The Tuesday Night Club has chosen history as this month’s theme, in any way the blogger likes to interpret it.
Bev at My Reader’s Block has, as ever, produced a great logo for us, and she is also collecting the links this month.
Anyone is welcome to join in, either as a one-off or on a regular basis. Just contact one of us.
This is also Friends Week on the blog – I am featuring books by several of the people I have come to know online, (see yesterday’s entry on Christine Poulsons’s Deep Water) Happily one of them also fitted nicely into the History category…. So here we have:
Death Notes by Sarah Rayne
[Jessica is struggling with her memories] ‘Bea does your house – Tromloy – does it have an old fire screen? About this big…’ The spoiled hands indicated. ‘Stuck all over with bits of old posters and newspaper cuttings and photographs? Faces of people from the past?... And there’s a room with a fireplace and a rocking chair…

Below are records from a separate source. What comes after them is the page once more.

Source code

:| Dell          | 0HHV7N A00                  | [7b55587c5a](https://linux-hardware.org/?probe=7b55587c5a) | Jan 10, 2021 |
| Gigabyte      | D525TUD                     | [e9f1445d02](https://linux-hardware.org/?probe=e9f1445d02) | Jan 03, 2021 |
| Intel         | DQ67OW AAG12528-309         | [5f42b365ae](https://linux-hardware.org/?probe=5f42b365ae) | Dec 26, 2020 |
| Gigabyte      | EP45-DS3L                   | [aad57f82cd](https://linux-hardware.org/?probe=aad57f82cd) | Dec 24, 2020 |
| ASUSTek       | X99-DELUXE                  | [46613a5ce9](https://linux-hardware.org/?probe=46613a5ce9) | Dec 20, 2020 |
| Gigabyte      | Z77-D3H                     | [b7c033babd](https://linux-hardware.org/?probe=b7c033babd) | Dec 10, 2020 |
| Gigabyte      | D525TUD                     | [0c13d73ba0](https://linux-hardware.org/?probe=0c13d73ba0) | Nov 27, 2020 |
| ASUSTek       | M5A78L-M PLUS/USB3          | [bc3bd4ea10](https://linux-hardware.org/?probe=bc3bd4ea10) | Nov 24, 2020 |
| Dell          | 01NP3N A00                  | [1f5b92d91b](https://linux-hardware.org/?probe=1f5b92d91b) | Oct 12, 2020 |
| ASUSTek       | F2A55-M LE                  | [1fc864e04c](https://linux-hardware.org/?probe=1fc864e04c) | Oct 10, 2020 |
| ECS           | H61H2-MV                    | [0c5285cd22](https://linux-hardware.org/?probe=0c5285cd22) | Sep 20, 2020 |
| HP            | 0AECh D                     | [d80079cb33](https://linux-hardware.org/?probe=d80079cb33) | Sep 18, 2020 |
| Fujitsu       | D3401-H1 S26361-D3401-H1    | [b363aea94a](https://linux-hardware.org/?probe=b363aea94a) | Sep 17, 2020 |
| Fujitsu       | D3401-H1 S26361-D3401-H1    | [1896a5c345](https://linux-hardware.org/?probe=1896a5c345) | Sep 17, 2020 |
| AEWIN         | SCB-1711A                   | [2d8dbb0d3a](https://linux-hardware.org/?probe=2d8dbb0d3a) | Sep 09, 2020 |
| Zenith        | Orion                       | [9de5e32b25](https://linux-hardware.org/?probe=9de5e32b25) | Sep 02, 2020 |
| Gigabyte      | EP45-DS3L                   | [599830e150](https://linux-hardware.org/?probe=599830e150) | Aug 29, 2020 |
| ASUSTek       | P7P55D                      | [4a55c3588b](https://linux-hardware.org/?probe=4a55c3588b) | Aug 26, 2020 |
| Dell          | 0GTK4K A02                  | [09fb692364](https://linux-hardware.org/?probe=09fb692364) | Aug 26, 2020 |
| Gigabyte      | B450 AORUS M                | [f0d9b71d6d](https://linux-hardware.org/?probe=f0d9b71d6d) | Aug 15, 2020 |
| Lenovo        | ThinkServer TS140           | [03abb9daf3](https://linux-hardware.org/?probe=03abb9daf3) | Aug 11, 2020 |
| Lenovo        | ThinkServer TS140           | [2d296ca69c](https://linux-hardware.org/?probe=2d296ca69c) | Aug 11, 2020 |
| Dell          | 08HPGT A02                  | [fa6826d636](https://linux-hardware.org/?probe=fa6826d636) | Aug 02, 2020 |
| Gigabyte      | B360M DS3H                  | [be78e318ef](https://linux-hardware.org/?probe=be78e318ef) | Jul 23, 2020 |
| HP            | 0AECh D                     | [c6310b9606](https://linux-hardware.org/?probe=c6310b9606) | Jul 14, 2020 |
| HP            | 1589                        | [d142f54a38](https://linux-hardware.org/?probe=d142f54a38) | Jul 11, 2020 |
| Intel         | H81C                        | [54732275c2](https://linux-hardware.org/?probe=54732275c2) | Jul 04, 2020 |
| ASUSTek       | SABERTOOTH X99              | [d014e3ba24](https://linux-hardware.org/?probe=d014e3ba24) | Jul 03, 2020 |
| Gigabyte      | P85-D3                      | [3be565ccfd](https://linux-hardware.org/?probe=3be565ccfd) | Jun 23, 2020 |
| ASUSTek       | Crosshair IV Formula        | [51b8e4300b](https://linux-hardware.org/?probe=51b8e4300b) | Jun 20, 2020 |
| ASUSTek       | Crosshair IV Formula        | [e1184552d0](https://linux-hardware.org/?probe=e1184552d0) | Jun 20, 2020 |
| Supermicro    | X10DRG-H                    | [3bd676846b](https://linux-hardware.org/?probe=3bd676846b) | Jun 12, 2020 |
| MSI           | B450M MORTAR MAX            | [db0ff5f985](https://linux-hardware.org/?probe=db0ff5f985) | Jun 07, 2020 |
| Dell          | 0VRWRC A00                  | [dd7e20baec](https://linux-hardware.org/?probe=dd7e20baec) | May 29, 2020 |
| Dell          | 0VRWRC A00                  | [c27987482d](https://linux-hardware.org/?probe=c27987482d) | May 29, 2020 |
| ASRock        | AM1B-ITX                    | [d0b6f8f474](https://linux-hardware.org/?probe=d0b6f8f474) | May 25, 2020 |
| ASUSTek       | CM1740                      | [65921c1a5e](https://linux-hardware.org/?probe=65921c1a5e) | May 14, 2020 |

There’s a picture on the wall…’ Her eyes narrowed in an effort of memory. ‘A man standing on a stage. He’s wearing really old-fashioned clothes. And he has woolly hair on each side of his face – like bunches of cotton wool.’
[Eventually Jessica sees what she remembered] The fire screen. It was here after all. It was standing in the chimney corner… The screen was exactly as she had seen it. There were the pasted-on photos, and bits of old posters of concerts and musical evenings.
commentary: This is a great example of a book that combines historical and contemporary settings: it’s the first of a new series from Rayne, who has a lot of titles in her past, often with horror and historical overtones. The new books will be ‘psychological thrillers, focussing on a music researcher, Phineas Fox.’
Death Notes follows Fox (modern-day character) as he tries to find out about a dead musician, Roman Volf. A composer and violinist, Volf was executed in Russia in the 1880s for an assassination attempt on the Tsar. Fox is looking at making a TV documentary, and also wonders if there might be more to the story than meets the eye. Could he have been innocent?
His researches take him to the west of Ireland, where he encounters a woman who has suffered a family tragedy, an enigmatic man ‘who has his own darknesses to fight’, and a deeply dysfunctional family with their secrets and sins. Interspersed with this are diaries and documents from long ago, autobiographical papers from a low-rent musician, who is obviously going to be the link between the lost Russian composer and the modern-day goings-on.
The story is packed with incident and an unrelentingly busy plot, in a good way… you keep suddenly remembering characters, and hints from the past, and wondering how they will link up. The picture of modern-day London (although fleeting) was very nicely done, and the west of Ireland comes over well too. I did particularly enjoy the extracts from Mortimer Quince’s diary, with the running joke that he is unaware of his own complete lack of talent:
I put such a sob into my voice that two cleaners who had been sweeping the back of the auditorium were so deeply affected they had to leave by the nearest exit. I count this a true accolade.
There is a definitely unusual mixture of history, some very nasty incidents, and great good humour. Once you get used to the changes of tone – and they are quite surprising – it is a most entertaining book with some lovely characters. And there is a wonderful atmosphere of old-fashioned theatres, struggling musicians, boxes full of sheet music, playbills and ancient black and white photos.
[later] I believe there was quite a run on the bar in the interval immediately after my appearance, which speaks for itself.
And there’s some good history. Finn mentions the Skomorokh Theatre:
It was named for the skomorkhs – maybe that should be skomorokhi. They were a form of mediaeval harlequin – itinerant performers who could sing and dance and play music. They wrote their own dramas and even their own music.’
--this would also have fitted right in with my recent entry on harlequins and the commedia dell’arte.
‘Skomorokh – would the word link to Scaramouche? The Harlequin figure?’
The man with the mutton chop whiskers is the very distinguished violinist Paganini – Roman Volf played hismusic.
The white-haired violinist is the Norwegian performer and composer Ole Bull.
The pages of small pictures are from Flickr, I hope giving an impression of collected theatrical photos.